Reproduce the listing below exactly, minus its pictures.

──────── Supplied records ────────

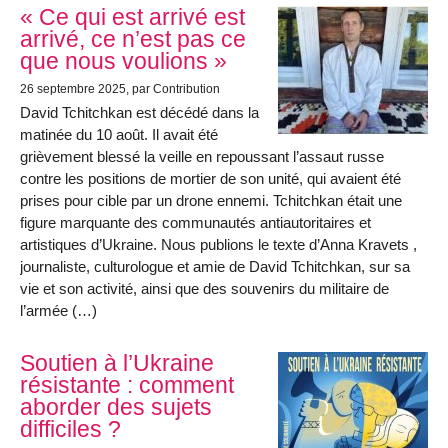
« Ce qui est arrivé est
arrivé, ce n’est pas ce
que nous voulions »
26 septembre 2025
, par Contribution
David Tchitchkan est décédé dans la
matinée du 10 août. Il avait été
grièvement blessé la veille en repoussant l’assaut russe
contre les positions de mortier de son unité, qui avaient été
prises pour cible par un drone ennemi. Tchitchkan était une
figure marquante des communautés antiautoritaires et
artistiques d’Ukraine. Nous publions le texte d’Anna Kravets ,
journaliste, culturologue et amie de David Tchitchkan, sur sa
vie et son activité, ainsi que des souvenirs du militaire de
l’armée (…)
Soutien à l’Ukraine
résistante : comment
aborder des sujets
difficiles ?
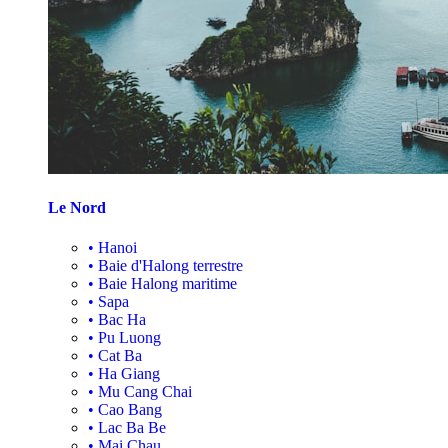
Le Nord
•
Hanoi
•
Baie d'Halong terrestre
•
Baie Halong maritime
•
Sapa
•
Bac Ha
•
Pu Luong
•
Cat Ba
•
Ha Giang
•
Mu Cang Chai
•
Cao Bang
•
Lac Ba Be
•
Mai Chau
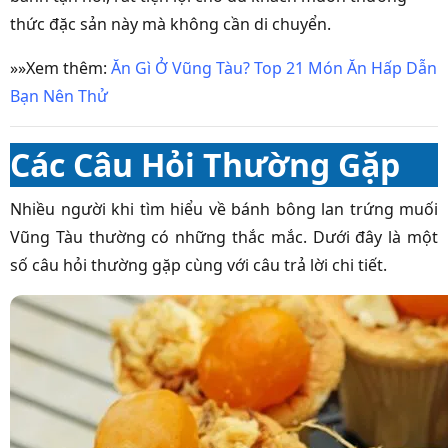
thức đặc sản này mà không cần di chuyển.
»»Xem thêm:
Ăn Gì Ở Vũng Tàu? Top 21 Món Ăn Hấp Dẫn
Bạn Nên Thử
Các Câu Hỏi Thường Gặp
Nhiều người khi tìm hiểu về bánh bông lan trứng muối
Vũng Tàu thường có những thắc mắc. Dưới đây là một
số câu hỏi thường gặp cùng với câu trả lời chi tiết.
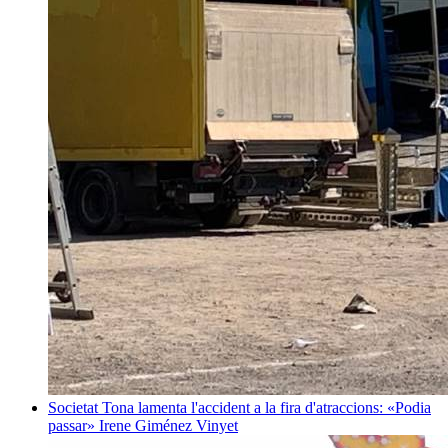
Societat
Tona lamenta l'accident a la fira d'atraccions: «Podia
passar»
Irene Giménez Vinyet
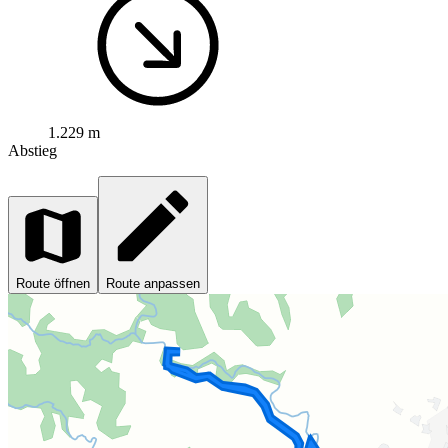
1.229 m
Abstieg
Route öffnen
Route anpassen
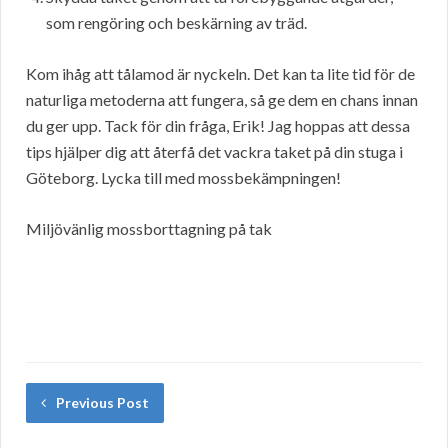
som rengöring och beskärning av träd.
Kom ihåg att tålamod är nyckeln. Det kan ta lite tid för de
naturliga metoderna att fungera, så ge dem en chans innan
du ger upp. Tack för din fråga, Erik! Jag hoppas att dessa
tips hjälper dig att återfå det vackra taket på din stuga i
Göteborg. Lycka till med mossbekämpningen!
Miljövänlig mossborttagning på tak
Previous Post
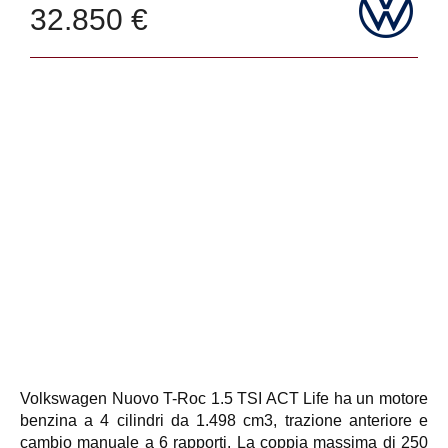
32.850 €
Volkswagen Nuovo T-Roc 1.5 TSI ACT Life ha un motore
benzina a 4 cilindri da 1.498 cm3, trazione anteriore e
cambio manuale a 6 rapporti. La coppia massima di 250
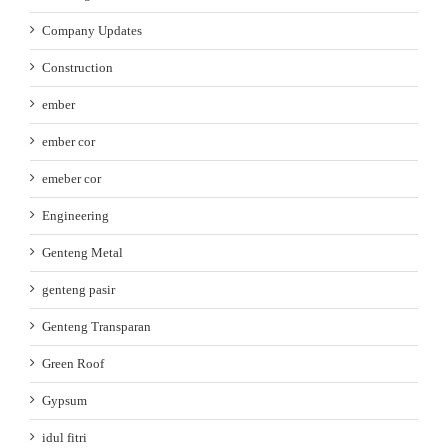
Company Updates
Construction
ember
ember cor
emeber cor
Engineering
Genteng Metal
genteng pasir
Genteng Transparan
Green Roof
Gypsum
idul fitri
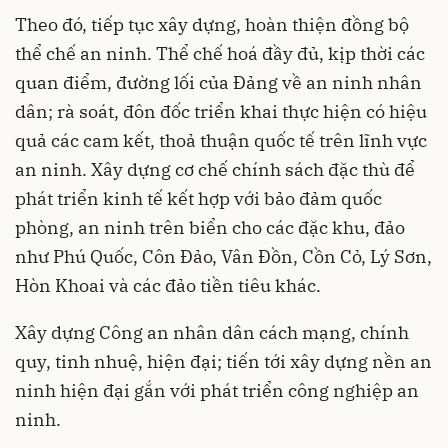
Theo đó, tiếp tục xây dựng, hoàn thiện đồng bộ
thể chế an ninh. Thể chế hoá đầy đủ, kịp thời các
quan điểm, đường lối của Đảng về an ninh nhân
dân; rà soát, đôn đốc triển khai thực hiện có hiệu
quả các cam kết, thoả thuận quốc tế trên lĩnh vực
an ninh. Xây dựng cơ chế chính sách đặc thù để
phát triển kinh tế kết hợp với bảo đảm quốc
phòng, an ninh trên biển cho các đặc khu, đảo
như Phú Quốc, Côn Đảo, Vân Đồn, Cồn Cỏ, Lý Sơn,
Hòn Khoai và các đảo tiền tiêu khác.
Xây dựng Công an nhân dân cách mạng, chính
quy, tinh nhuệ, hiện đại; tiến tới xây dựng nền an
ninh hiện đại gắn với phát triển công nghiệp an
ninh.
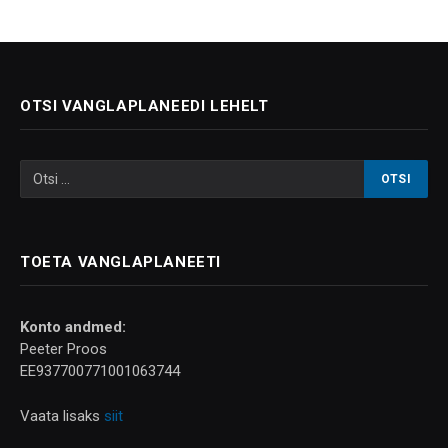
OTSI VANGLAPLANEEDI LEHELT
TOETA VANGLAPLANEETI
Konto andmed:
Peeter Proos
EE937700771001063744
Vaata lisaks
siit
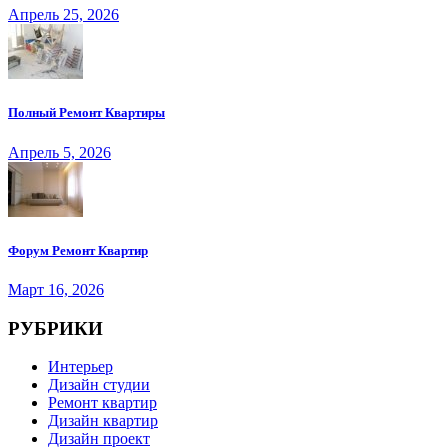
Апрель 25, 2026
Полный Ремонт Квартиры
Апрель 5, 2026
Форум Ремонт Квартир
Март 16, 2026
РУБРИКИ
Интерьер
Дизайн студии
Ремонт квартир
Дизайн квартир
Дизайн проект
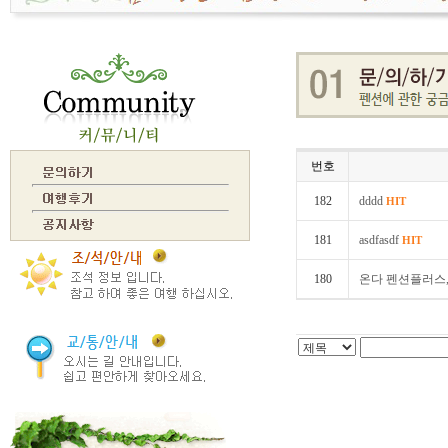
번호
182
dddd
HIT
181
asdfasdf
HIT
180
온다 펜션플러스,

────────

| Expected output |
« Ce qui est arrivé est
arrivé, ce n’est pas ce
que nous voulions »
26 septembre 2025
, par Contribution
David Tchitchkan est décédé dans la
matinée du 10 août. Il avait été
grièvement blessé la veille en repoussant l’assaut russe
contre les positions de mortier de son unité, qui avaient été
prises pour cible par un drone ennemi. Tchitchkan était une
figure marquante des communautés antiautoritaires et
artistiques d’Ukraine. Nous publions le texte d’Anna Kravets ,
journaliste, culturologue et amie de David Tchitchkan, sur sa
vie et son activité, ainsi que des souvenirs du militaire de
l’armée (…)
Soutien à l’Ukraine
résistante : comment
aborder des sujets
difficiles ?
Le Nord
•
Hanoi
•
Baie d'Halong terrestre
•
Baie Halong maritime
•
Sapa
•
Bac Ha
•
Pu Luong
•
Cat Ba
•
Ha Giang
•
Mu Cang Chai
•
Cao Bang
•
Lac Ba Be
•
Mai Chau
thức đặc sản này mà không cần di chuyển.
»»Xem thêm:
Ăn Gì Ở Vũng Tàu? Top 21 Món Ăn Hấp Dẫn
Bạn Nên Thử
Các Câu Hỏi Thường Gặp
Nhiều người khi tìm hiểu về bánh bông lan trứng muối
Vũng Tàu thường có những thắc mắc. Dưới đây là một
số câu hỏi thường gặp cùng với câu trả lời chi tiết.
Societat
Tona lamenta l'accident a la fira d'atraccions: «Podia
passar»
Irene Giménez Vinyet
1.229 m
Abstieg
Route öffnen
Route anpassen
som rengöring och beskärning av träd.
Kom ihåg att tålamod är nyckeln. Det kan ta lite tid för de
naturliga metoderna att fungera, så ge dem en chans innan
du ger upp. Tack för din fråga, Erik! Jag hoppas att dessa
tips hjälper dig att återfå det vackra taket på din stuga i
Göteborg. Lycka till med mossbekämpningen!
Miljövänlig mossborttagning på tak
Previous Post
32.850 €
Volkswagen Nuovo T-Roc 1.5 TSI ACT Life ha un motore
benzina a 4 cilindri da 1.498 cm3, trazione anteriore e
cambio manuale a 6 rapporti. La coppia massima di 250
Company Updates
Construction
ember
ember cor
emeber cor
Engineering
Genteng Metal
genteng pasir
Genteng Transparan
Green Roof
Gypsum
idul fitri
Theo đó, tiếp tục xây dựng, hoàn thiện đồng bộ
thể chế an ninh. Thể chế hoá đầy đủ, kịp thời các
quan điểm, đường lối của Đảng về an ninh nhân
dân; rà soát, đôn đốc triển khai thực hiện có hiệu
quả các cam kết, thoả thuận quốc tế trên lĩnh vực
an ninh. Xây dựng cơ chế chính sách đặc thù để
phát triển kinh tế kết hợp với bảo đảm quốc
phòng, an ninh trên biển cho các đặc khu, đảo
như Phú Quốc, Côn Đảo, Vân Đồn, Cồn Cỏ, Lý Sơn,
Hòn Khoai và các đảo tiền tiêu khác.
Xây dựng Công an nhân dân cách mạng, chính
quy, tinh nhuệ, hiện đại; tiến tới xây dựng nền an
ninh hiện đại gắn với phát triển công nghiệp an
ninh.
OTSI VANGLAPLANEEDI LEHELT
TOETA VANGLAPLANEETI
Konto andmed:
Peeter Proos
EE937700771001063744
Vaata lisaks
siit
Апрель 25, 2026
Полный Ремонт Квартиры
Апрель 5, 2026
Форум Ремонт Квартир
Март 16, 2026
РУБРИКИ
Интерьер
Дизайн студии
Ремонт квартир
Дизайн квартир
Дизайн проект
번호
182
dddd
HIT
181
asdfasdf
HIT
180
온다 펜션플러스,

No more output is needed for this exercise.